Grâce à cette combinaison, le régime syrien fut sauvé, les djihadistes furent mis en déroute et les desseins de la coalition occidentale pour remodeler le Moyen-Orient furent mis en échec.

Il reste encore quelques poches de résistance dont Idlib, la plus importante, où l'Occident tente de maintenir le statut quo, sous forme d'un « cessez-le-feu stable et durable à Idlib », afin de sauver ses djihadistes restants, indispensables pour faire pression sur le régime syrien et l'Iran, dans l'espoir d'imprimer leurs marques sur la Syrie de l'après guerre.

Les puissances militaires occidentales n'ont toujours pas renoncé à leurs desseins diaboliques de reconquête et de dépeçage des grands pays du Moyen-Orient; desseins hérités de l'administration George W. Bush.

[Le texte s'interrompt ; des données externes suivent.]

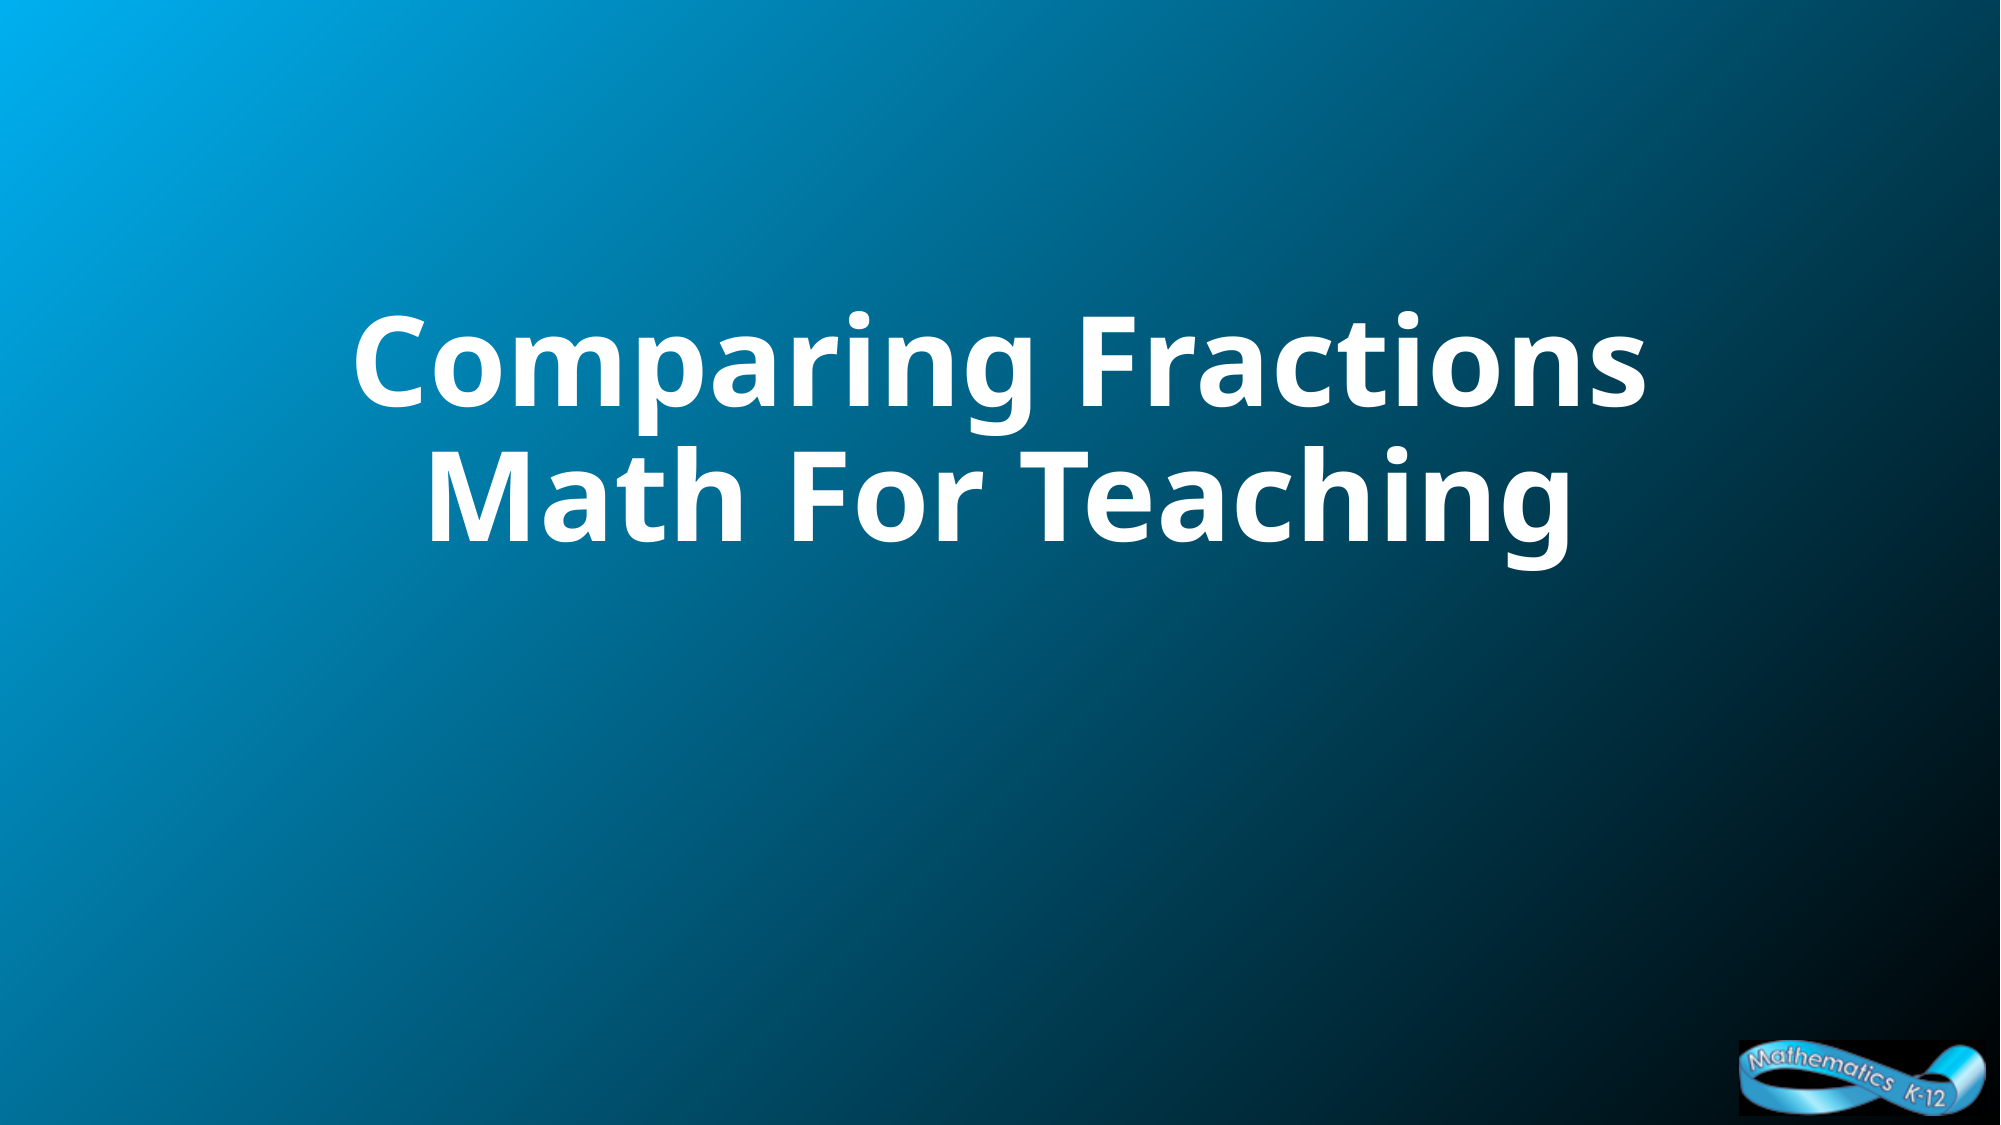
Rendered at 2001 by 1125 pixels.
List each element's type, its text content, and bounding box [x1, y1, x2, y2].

La Turquie et la Russie ont besoin de l'Iran

L'Occident compte sur la Russie et la Turquie qui ont des relations (et intérêts) très étendues avec les pays occidentaux pour faire fléchir la Syrie et l'Iran. «Mais plusieurs escarmouches ont eu lieu ces derniers jours [sur Idlib] et des frappes du régime ont fait sept morts vendredi» 26 octobre. (Lemonde.fr du 27 octobre 2018 avec AFP). C'est le message envoyé par la Syrie et l'Iran aux conférenciers d'Istanbul. La Russie a vite réagi : sans la participation de l'Iran, impossible de rétablir la paix en Syrie. CQFD !

Par ailleurs, la Russie et la Turquie sont conscientes qu'elles ont besoin de l'Iran. Imaginons un instant que l'Iran retire son soutien au régime syrien : le régime chuterait rapidement; comme en Irak, on assisterait à la création d'un Kurdistan autonome au Nord de la Syrie. À son tour, la Turquie a toutes les chances de perdre le Kurdistan turc qui, associé au Kurdistan syrien, formeraient un «Grand Kurdistan» au Sud de la Turquie et sous la protection de l'Occident. La Russie perdrait ses bases militaires et devrait quitter la Syrie. Après la chute du régime syrien, ce serait le tour de l'Iran de subir la guerre et la dévastation.

Le baiser de la mort d'Istanbul

Accepter la «main tendue» et les promesses du couple Macron-Merkel, c'est donner le baiser de la mort. La Russie et la Turquie - qui savent bien que les puissances militaires occidentales ne respectent jamais leurs promesses - en sont conscientes. C'est pourquoi, la conférence d'Istanbul du 27 octobre est mort né et, sans doute, n’aura jamais de suite.

L'Iran sort renforcé de cette conférence. Il imposera bientôt SA solution pour libérer Idlib : déloger militairement les derniers djihadistes. L'étape suivante, ce sera libérer les poches situées au Nord de la Syrie, détenues principalement par les combattants kurdes, soutenus par Washington. C'est une autre affaire où le pouvoir syrien pourrait, peut-être, compter sur l'armée turque et ses miliciens de «l'armée syrienne libre» (ASL). Les souverainetés territoriales syrienne et turque sont étroitement liées.